Dataset entries
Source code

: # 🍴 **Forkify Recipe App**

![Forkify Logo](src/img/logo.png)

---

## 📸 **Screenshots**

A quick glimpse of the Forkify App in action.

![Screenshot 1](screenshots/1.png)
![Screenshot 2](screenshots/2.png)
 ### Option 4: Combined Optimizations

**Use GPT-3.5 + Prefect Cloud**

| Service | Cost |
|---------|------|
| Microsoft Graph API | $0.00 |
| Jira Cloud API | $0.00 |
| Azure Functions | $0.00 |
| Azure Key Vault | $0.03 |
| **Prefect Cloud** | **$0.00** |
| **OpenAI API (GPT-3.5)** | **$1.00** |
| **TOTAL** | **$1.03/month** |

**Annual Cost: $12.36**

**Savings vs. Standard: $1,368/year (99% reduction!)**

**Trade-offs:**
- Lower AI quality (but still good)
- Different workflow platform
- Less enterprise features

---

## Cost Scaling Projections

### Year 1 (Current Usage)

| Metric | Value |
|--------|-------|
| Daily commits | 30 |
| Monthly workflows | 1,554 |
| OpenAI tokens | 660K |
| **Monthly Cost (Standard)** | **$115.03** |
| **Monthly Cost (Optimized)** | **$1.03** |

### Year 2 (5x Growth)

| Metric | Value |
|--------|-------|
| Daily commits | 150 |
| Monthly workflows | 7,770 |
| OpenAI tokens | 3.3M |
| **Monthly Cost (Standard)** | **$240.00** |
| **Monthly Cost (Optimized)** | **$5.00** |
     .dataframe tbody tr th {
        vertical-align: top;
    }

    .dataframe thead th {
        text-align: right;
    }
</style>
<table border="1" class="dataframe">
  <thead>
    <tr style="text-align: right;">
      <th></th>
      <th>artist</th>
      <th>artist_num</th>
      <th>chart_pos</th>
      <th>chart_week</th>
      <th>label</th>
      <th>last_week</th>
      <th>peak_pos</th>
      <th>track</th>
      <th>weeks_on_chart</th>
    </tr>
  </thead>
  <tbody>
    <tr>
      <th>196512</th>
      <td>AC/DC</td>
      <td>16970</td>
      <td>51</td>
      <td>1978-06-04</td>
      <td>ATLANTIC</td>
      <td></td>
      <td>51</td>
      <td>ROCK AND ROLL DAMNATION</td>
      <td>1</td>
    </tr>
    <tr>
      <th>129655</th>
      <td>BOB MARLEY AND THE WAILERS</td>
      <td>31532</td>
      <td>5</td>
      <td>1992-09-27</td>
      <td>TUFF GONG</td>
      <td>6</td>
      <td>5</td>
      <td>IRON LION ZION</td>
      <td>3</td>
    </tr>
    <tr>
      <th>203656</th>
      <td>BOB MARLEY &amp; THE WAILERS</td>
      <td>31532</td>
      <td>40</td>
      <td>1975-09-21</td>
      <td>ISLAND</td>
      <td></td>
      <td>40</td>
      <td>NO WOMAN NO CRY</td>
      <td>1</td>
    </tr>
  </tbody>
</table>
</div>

Work task:
Arrange the lines from the start of the data through the line containing "GPT-3.5 + Prefect Cloud**" as a Markdown table with the columns Row and Line, giving each line its own row number and leaving out blank lines.

Exercise answer:
| Row | Line |
|---|---|
| 1 | Source code |
| 2 | : # 🍴 **Forkify Recipe App** |
| 3 | ![Forkify Logo](src/img/logo.png) |
| 4 | --- |
| 5 | ## 📸 **Screenshots** |
| 6 | A quick glimpse of the Forkify App in action. |
| 7 | ![Screenshot 1](screenshots/1.png) |
| 8 | ![Screenshot 2](screenshots/2.png) |
| 9 |  ### Option 4: Combined Optimizations |
| 10 | **Use GPT-3.5 + Prefect Cloud** |